** The task **
Retype each line of the data below exactly as it appears, from the first to the last, and leave the pictures out of your answer.

** Data extracts **
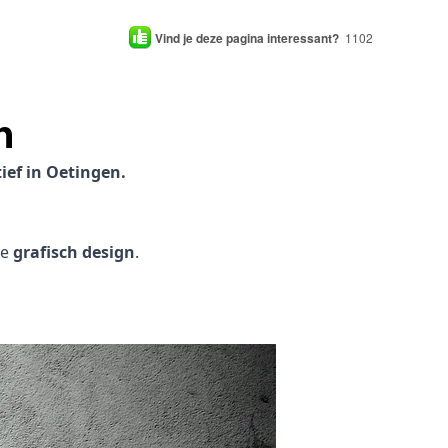
Vind je deze pagina interessant?
1102
n
ief in Oetingen.
je
grafisch design
.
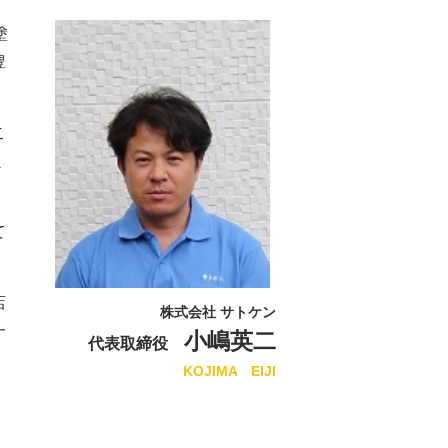
塗
豊
こ
く
て
店
株式会社 サトケン
一
小嶋英二
代表取締役
KOJIMA EIJI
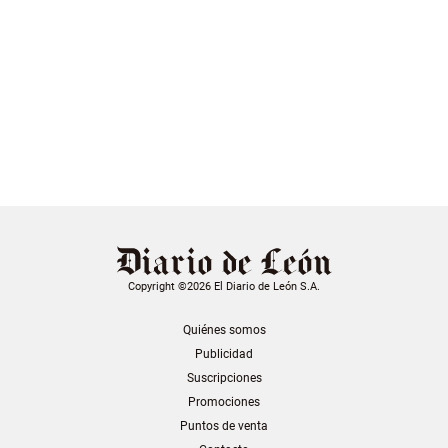
Copyright ©2026 El Diario de León S.A.
Quiénes somos
Publicidad
Suscripciones
Promociones
Puntos de venta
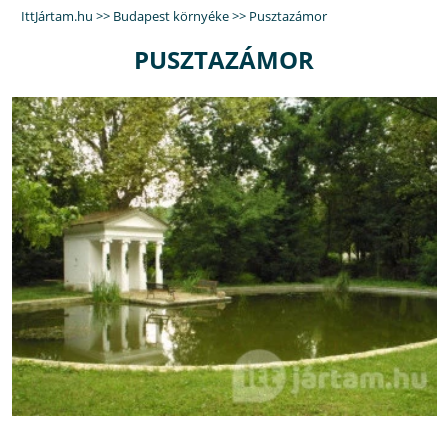
IttJártam.hu
>>
Budapest környéke
>>
Pusztazámor
PUSZTAZÁMOR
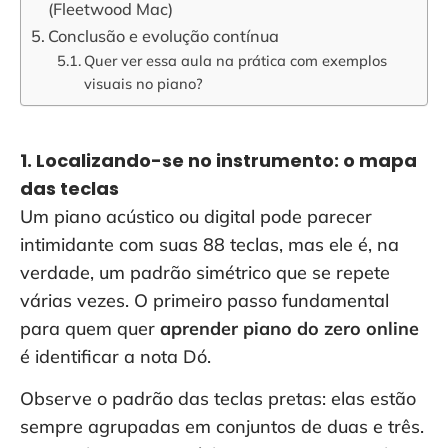
(Fleetwood Mac)
Conclusão e evolução contínua
Quer ver essa aula na prática com exemplos
visuais no piano?
1. Localizando-se no instrumento: o mapa
das teclas
Um piano acústico ou digital pode parecer
intimidante com suas 88 teclas, mas ele é, na
verdade, um padrão simétrico que se repete
várias vezes. O primeiro passo fundamental
para quem quer
aprender piano do zero online
é identificar a nota Dó.
Observe o padrão das teclas pretas: elas estão
sempre agrupadas em conjuntos de duas e três.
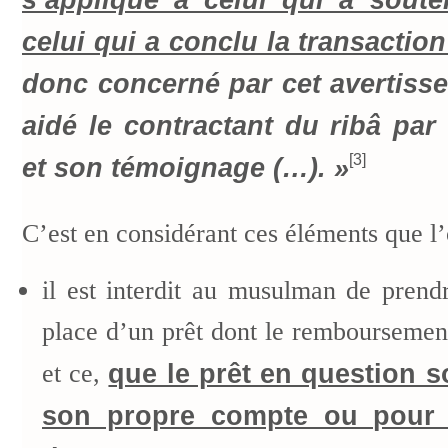
celui qui a conclu la transaction
donc concerné par cet avertisse
aidé le contractant du ribâ par
[3]
et son témoignage (…). »
C’est en considérant ces éléments que l’
il est interdit au musulman de prend
place d’un prêt dont le rembourseme
et ce,
que le prêt en question s
son propre compte ou pour 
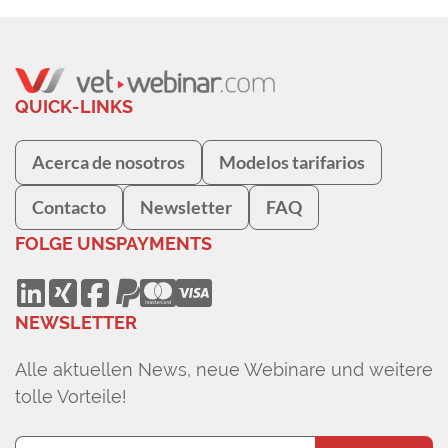
QUICK-LINKS
Acerca de nosotros
Modelos tarifarios
Contacto
Newsletter
FAQ
FOLGE UNS
PAYMENTS
NEWSLETTER
Alle aktuellen News, neue Webinare und weitere
tolle Vorteile!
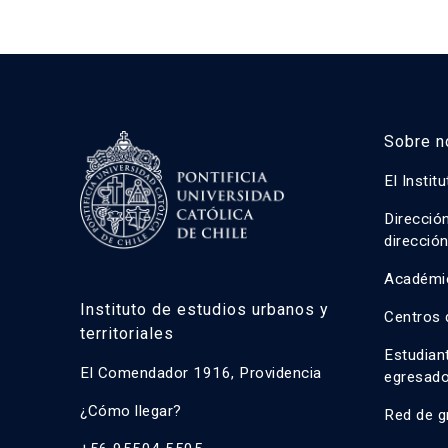
Sobre n
El Instit
Direcció
direcció
Académi
Instituto de estudios urbanos y
Centros 
territoriales
Estudian
El Comendador 1916, Providencia
egresad
¿Cómo llegar?
Red de g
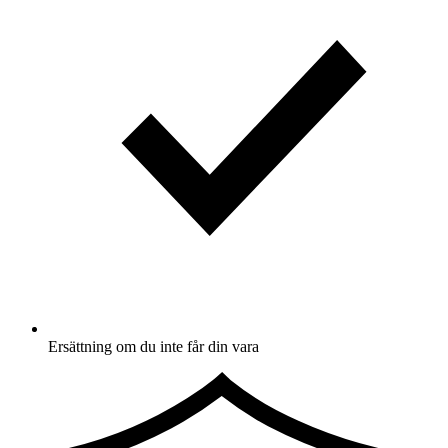
Ersättning om du inte får din vara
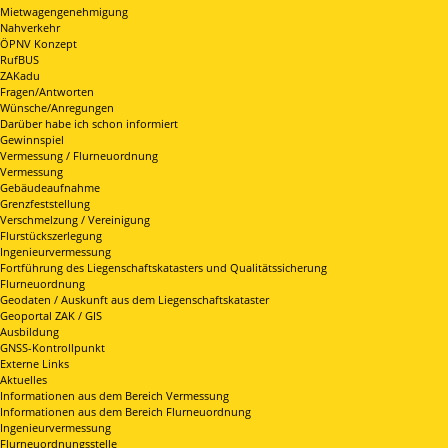
Mietwagengenehmigung
Nahverkehr
ÖPNV Konzept
RufBUS
ZAKadu
Fragen/Antworten
Wünsche/Anregungen
Darüber habe ich schon informiert
Gewinnspiel
Vermessung / Flurneuordnung
Vermessung
Gebäudeaufnahme
Grenzfeststellung
Verschmelzung / Vereinigung
Flurstückszerlegung
Ingenieurvermessung
Fortführung des Liegenschaftskatasters und Qualitätssicherung
Flurneuordnung
Geodaten / Auskunft aus dem Liegenschaftskataster
Geoportal ZAK / GIS
Ausbildung
GNSS-Kontrollpunkt
Externe Links
Aktuelles
Informationen aus dem Bereich Vermessung
Informationen aus dem Bereich Flurneuordnung
Ingenieurvermessung
Flurneuordnungsstelle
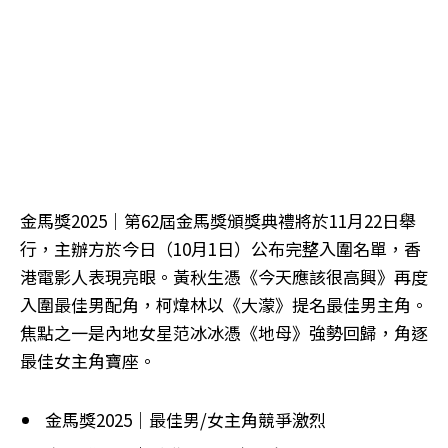
金馬獎2025｜第62屆金馬獎頒獎典禮將於11月22日舉
行，主辦方於今日（10月1日）公布完整入圍名單，香
港電影人表現亮眼。黃秋生憑《今天應該很高興》再度
入圍最佳男配角，柯煒林以《大濛》提名最佳男主角。
焦點之一是內地女星范冰冰憑《地母》強勢回歸，角逐
最佳女主角寶座。
金馬獎2025｜最佳男/女主角競爭激烈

** Written answer **
Vind je deze pagina interessant?
1102
n
ief in Oetingen.
je
grafisch design
.
塗
豊
こ
く
て
店
株式会社 サトケン
一
小嶋英二
代表取締役
KOJIMA EIJI
Copyright ©2026 El Diario de León S.A.
Quiénes somos
Publicidad
Suscripciones
Promociones
Puntos de venta
IttJártam.hu
>>
Budapest környéke
>>
Pusztazámor
PUSZTAZÁMOR
(Fleetwood Mac)
Conclusão e evolução contínua
Quer ver essa aula na prática com exemplos
visuais no piano?
1. Localizando-se no instrumento: o mapa
das teclas
Um piano acústico ou digital pode parecer
intimidante com suas 88 teclas, mas ele é, na
verdade, um padrão simétrico que se repete
várias vezes. O primeiro passo fundamental
para quem quer
aprender piano do zero online
é identificar a nota Dó.
Observe o padrão das teclas pretas: elas estão
sempre agrupadas em conjuntos de duas e três.
celui qui a conclu la transaction
donc concerné par cet avertisse
aidé le contractant du ribâ par
[3]
et son témoignage (…). »
C’est en considérant ces éléments que l’
il est interdit au musulman de prend
place d’un prêt dont le rembourseme
et ce,
que le prêt en question s
son propre compte ou pour 
QUICK-LINKS
Acerca de nosotros
Modelos tarifarios
Contacto
Newsletter
FAQ
FOLGE UNS
PAYMENTS
NEWSLETTER
Alle aktuellen News, neue Webinare und weitere
tolle Vorteile!
Sobre n
El Instit
Direcció
direcció
Académi
Instituto de estudios urbanos y
Centros 
territoriales
Estudian
El Comendador 1916, Providencia
egresad
¿Cómo llegar?
Red de g
Ersättning om du inte får din vara
Mietwagengenehmigung
Nahverkehr
ÖPNV Konzept
RufBUS
ZAKadu
Fragen/Antworten
Wünsche/Anregungen
Darüber habe ich schon informiert
Gewinnspiel
Vermessung / Flurneuordnung
Vermessung
Gebäudeaufnahme
Grenzfeststellung
Verschmelzung / Vereinigung
Flurstückszerlegung
Ingenieurvermessung
Fortführung des Liegenschaftskatasters und Qualitätssicherung
Flurneuordnung
Geodaten / Auskunft aus dem Liegenschaftskataster
Geoportal ZAK / GIS
Ausbildung
GNSS-Kontrollpunkt
Externe Links
Aktuelles
Informationen aus dem Bereich Vermessung
Informationen aus dem Bereich Flurneuordnung
Ingenieurvermessung
Flurneuordnungsstelle
金馬獎2025｜第62屆金馬獎頒獎典禮將於11月22日舉
行，主辦方於今日（10月1日）公布完整入圍名單，香
港電影人表現亮眼。黃秋生憑《今天應該很高興》再度
入圍最佳男配角，柯煒林以《大濛》提名最佳男主角。
焦點之一是內地女星范冰冰憑《地母》強勢回歸，角逐
最佳女主角寶座。
金馬獎2025｜最佳男/女主角競爭激烈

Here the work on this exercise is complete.